#### Document segment:

============================================================

Presnick v. Santoro

832 F. Supp. 521, 1993 U.S. Dist. LEXIS 11175, 1993 WL 366539
CourtDistrict Court, D. Connecticut
DecidedAugust 5, 1993
Docket3:93-CV-883 (JAC)
StatusPublished
Cited by6 cases

This text of 832 F. Supp. 521 (Presnick v. Santoro) is published on Counsel Stack Legal Research, covering District Court, D. Connecticut primary law. Counsel Stack provides free access to over 12 million legal documents including statutes, case law, regulations, and constitutions.

Bluebook
Presnick v. Santoro, 832 F. Supp. 521, 1993 U.S. Dist. LEXIS 11175, 1993 WL 366539 (D. Conn. 1993).

Opinion

RULING ON MOTION TO DISMISS

JOSÉ A. CABRANES, Chief Judge:

This is an action for damages and injunctive relief against two defendants arising out of the alleged failure of one defendant to file certain documents in connection with plaintiffs appeal from an adverse state court judgment. Pending before the court is defendants’ Motion to Dismiss (filed May 17, 1993).

BACKGROUND

The following facts, which are alleged in the Complaint (filed April 26, 1993) (the “Complaint”), must be accepted as true for purposes of this motion. Scheuer v. Rhodes, 416 U.S. 232, 235, 94 S.Ct. 1683, 1686, 40 L.Ed.2d 90 (1973). In 1990, plaintiff Daniel Presnick suffered a judgment of legal malpractice in a Connecticut court, from which he attempted to appeal. Because of his delay in paying the requisite filing fees for certain documents necessary to this appeal, the Connecticut Appellate Court entered an order requiring that his appeal be dismissed if certain documents were not properly filed on or before September 7,1990. On September 1, 1990, six days before the stipulated deadline, he tendered a bank check for the required amount to defendant Santoro, Chief Court Reporter for the Connecticut Superior Court, Judicial District of New Haven. Notwithstanding this payment, and Santoro’s alleged assurances to the plaintiff that the requisite paperwork was now in order, the documents were not filed in time, and plaintiffs appeal from the' malpractice judgment was dismissed by the Connecticut Appellate Court on September 12, 1993 pursuant to its order establishing the September 7 deadline. 1 *525 Thereafter, the plaintiff attempted without success to have the appeal reinstated.

The plaintiff now sues for damages against defendant Santoro and for injunctive relief against defendant Veray, the Chief Clerk of the Connecticut Superior Court, Judicial District of New Haven. Though the Complaint and plaintiffs Memorandum of Law (filed May 26, 1993) in opposition to defendants’ motion to dismiss are not always clear on these points, plaintiff appears to make the following claims against the defendants: (1) violation of his “property rights” by Santoro; (2) denial of equal protection of the laws by Santoro; (3) negligence by Santoro; (4) “breach of fiduciary obligation” by Santoro; and (5) negligent infliction of emotional distress by Santoro. Plaintiff brings suit in this court pursuant to the provisions of 42 U.S.C. §§ 1983 and 1985(3) and pursuant to state law.

============================================================

Rewrite the stretch of the Presnick v. Santoro opinion from "This is an action" through "May 17, 1993).", substituting "unfavorable" for "adverse". You won't need the data.

============================================================

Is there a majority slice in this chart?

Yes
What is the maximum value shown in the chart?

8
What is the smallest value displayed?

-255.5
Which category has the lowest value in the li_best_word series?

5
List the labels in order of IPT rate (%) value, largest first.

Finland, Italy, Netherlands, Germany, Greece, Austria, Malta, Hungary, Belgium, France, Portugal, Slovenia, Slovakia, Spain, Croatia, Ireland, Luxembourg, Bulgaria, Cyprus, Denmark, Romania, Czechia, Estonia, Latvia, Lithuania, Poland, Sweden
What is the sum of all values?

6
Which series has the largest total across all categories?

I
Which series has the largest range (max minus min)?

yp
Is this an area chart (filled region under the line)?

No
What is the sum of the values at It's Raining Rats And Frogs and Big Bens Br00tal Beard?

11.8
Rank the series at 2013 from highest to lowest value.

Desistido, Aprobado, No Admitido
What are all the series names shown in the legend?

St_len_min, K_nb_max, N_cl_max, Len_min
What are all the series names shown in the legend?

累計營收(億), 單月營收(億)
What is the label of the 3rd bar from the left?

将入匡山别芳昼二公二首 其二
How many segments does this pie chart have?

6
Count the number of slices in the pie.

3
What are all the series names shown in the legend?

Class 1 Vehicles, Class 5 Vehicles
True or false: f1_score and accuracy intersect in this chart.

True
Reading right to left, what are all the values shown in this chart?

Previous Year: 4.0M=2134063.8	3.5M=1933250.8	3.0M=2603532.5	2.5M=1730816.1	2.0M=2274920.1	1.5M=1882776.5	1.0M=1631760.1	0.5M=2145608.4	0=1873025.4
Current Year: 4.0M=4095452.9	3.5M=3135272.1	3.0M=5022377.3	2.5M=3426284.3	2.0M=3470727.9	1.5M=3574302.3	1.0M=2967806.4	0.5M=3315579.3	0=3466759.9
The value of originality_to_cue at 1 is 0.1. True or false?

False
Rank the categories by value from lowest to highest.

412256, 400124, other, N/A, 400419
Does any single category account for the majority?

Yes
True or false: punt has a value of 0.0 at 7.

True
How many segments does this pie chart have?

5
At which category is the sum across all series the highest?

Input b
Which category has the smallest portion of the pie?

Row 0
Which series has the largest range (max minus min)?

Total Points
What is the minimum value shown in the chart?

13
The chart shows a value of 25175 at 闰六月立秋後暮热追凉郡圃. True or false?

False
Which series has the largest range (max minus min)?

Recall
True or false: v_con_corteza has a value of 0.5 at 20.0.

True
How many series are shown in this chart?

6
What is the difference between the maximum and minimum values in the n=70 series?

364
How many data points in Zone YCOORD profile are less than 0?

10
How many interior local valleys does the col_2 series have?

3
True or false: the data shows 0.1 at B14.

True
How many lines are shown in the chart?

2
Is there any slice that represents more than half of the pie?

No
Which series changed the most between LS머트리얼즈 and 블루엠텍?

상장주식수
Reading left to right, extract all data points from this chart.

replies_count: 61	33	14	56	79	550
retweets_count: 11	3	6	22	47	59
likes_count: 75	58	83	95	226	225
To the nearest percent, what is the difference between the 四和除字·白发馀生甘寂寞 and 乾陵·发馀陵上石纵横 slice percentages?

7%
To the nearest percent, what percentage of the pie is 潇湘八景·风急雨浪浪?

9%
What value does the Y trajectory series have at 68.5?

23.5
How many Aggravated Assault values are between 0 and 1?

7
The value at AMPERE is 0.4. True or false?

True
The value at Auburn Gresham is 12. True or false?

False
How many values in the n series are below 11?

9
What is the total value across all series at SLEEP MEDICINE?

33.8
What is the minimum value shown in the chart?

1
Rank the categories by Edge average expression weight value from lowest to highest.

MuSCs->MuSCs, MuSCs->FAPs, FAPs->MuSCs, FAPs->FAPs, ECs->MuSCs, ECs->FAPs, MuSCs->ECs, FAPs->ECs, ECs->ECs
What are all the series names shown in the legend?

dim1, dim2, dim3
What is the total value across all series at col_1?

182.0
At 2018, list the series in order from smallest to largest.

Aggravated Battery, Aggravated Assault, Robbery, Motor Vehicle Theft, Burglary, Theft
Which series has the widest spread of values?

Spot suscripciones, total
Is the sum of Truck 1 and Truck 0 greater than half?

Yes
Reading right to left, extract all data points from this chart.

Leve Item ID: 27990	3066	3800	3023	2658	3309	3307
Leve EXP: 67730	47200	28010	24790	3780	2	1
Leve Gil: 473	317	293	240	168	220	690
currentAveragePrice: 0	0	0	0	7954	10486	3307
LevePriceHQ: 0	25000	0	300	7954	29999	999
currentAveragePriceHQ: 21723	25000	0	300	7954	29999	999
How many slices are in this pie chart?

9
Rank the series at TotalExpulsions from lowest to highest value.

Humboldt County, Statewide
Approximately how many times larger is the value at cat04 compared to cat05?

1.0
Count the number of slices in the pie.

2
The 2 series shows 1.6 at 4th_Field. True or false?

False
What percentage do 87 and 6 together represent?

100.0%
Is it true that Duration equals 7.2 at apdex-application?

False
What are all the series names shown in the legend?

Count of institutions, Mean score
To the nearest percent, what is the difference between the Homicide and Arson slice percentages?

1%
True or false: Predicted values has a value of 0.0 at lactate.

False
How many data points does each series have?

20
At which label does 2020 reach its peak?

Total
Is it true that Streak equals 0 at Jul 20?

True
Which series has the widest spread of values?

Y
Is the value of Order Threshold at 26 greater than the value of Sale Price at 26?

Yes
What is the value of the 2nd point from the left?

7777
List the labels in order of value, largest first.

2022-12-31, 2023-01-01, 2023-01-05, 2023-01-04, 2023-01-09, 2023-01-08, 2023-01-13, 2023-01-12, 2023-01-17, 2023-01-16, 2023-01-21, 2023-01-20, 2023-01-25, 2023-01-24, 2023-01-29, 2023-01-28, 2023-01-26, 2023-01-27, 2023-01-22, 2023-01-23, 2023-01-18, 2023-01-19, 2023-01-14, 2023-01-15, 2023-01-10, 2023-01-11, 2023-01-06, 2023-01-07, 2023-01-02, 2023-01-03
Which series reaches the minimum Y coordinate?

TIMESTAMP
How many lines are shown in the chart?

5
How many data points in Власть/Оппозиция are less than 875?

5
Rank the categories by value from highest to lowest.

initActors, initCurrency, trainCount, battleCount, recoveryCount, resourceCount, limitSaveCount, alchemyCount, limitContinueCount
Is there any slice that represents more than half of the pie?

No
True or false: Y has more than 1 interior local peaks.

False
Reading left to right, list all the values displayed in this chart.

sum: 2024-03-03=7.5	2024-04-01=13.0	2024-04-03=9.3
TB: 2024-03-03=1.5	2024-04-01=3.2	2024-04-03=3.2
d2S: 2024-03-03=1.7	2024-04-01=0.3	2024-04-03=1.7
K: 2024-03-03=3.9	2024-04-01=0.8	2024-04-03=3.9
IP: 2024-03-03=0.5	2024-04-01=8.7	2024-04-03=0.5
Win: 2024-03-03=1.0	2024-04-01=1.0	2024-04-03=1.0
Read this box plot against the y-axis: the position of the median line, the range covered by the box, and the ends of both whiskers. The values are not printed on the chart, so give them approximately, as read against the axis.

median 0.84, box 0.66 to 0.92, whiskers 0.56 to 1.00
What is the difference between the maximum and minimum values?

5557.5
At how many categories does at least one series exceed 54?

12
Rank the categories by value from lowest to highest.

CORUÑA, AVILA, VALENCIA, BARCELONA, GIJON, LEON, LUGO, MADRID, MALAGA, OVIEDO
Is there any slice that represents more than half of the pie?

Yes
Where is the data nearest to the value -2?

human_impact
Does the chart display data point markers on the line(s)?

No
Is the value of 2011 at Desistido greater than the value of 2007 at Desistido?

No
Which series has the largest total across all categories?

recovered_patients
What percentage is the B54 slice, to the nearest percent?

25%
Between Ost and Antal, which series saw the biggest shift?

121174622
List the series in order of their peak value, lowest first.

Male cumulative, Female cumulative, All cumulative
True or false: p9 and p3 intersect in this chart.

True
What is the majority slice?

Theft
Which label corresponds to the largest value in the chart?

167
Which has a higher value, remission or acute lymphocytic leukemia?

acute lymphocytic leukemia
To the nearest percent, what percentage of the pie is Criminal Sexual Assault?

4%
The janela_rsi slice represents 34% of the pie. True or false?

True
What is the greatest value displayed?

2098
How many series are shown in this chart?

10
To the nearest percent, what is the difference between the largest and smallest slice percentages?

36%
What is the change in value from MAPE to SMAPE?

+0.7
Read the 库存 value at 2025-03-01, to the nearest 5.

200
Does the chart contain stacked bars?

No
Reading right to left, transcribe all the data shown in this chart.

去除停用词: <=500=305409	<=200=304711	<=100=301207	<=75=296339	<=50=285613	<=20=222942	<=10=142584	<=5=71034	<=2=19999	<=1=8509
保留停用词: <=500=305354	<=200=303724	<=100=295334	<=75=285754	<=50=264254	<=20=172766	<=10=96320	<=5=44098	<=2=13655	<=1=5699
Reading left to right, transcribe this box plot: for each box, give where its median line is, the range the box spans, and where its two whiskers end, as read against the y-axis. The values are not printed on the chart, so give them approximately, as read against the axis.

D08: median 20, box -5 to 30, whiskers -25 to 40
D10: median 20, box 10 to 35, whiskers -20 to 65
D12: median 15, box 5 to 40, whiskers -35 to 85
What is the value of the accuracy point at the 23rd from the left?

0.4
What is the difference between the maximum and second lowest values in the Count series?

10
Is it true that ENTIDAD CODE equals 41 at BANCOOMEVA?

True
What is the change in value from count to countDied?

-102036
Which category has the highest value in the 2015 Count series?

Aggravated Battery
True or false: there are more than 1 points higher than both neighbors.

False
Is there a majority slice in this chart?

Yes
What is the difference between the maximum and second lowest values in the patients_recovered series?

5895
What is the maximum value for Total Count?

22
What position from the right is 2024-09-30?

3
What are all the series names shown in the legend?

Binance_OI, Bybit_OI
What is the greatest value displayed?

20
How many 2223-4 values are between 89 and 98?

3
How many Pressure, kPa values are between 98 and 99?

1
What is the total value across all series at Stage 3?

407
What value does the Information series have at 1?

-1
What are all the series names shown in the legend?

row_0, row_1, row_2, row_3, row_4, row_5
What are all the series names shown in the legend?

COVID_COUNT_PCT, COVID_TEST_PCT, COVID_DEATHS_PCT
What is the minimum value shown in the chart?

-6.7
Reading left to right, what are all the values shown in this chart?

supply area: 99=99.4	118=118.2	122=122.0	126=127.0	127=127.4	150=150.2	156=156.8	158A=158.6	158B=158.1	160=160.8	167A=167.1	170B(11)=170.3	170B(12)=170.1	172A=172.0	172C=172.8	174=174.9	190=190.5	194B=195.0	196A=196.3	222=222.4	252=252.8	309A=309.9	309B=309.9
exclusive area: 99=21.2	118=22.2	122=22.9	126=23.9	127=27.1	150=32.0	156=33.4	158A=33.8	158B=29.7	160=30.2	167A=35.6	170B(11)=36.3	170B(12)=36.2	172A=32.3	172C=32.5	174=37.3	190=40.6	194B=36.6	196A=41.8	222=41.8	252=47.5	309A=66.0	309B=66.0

============================================================

#### Solution to this problem:
This is an action for damages and injunctive relief against two defendants arising out of the alleged failure of one defendant to file certain documents in connection with plaintiffs appeal from an unfavorable state court judgment. Pending before the court is defendants’ Motion to Dismiss (filed May 17, 1993).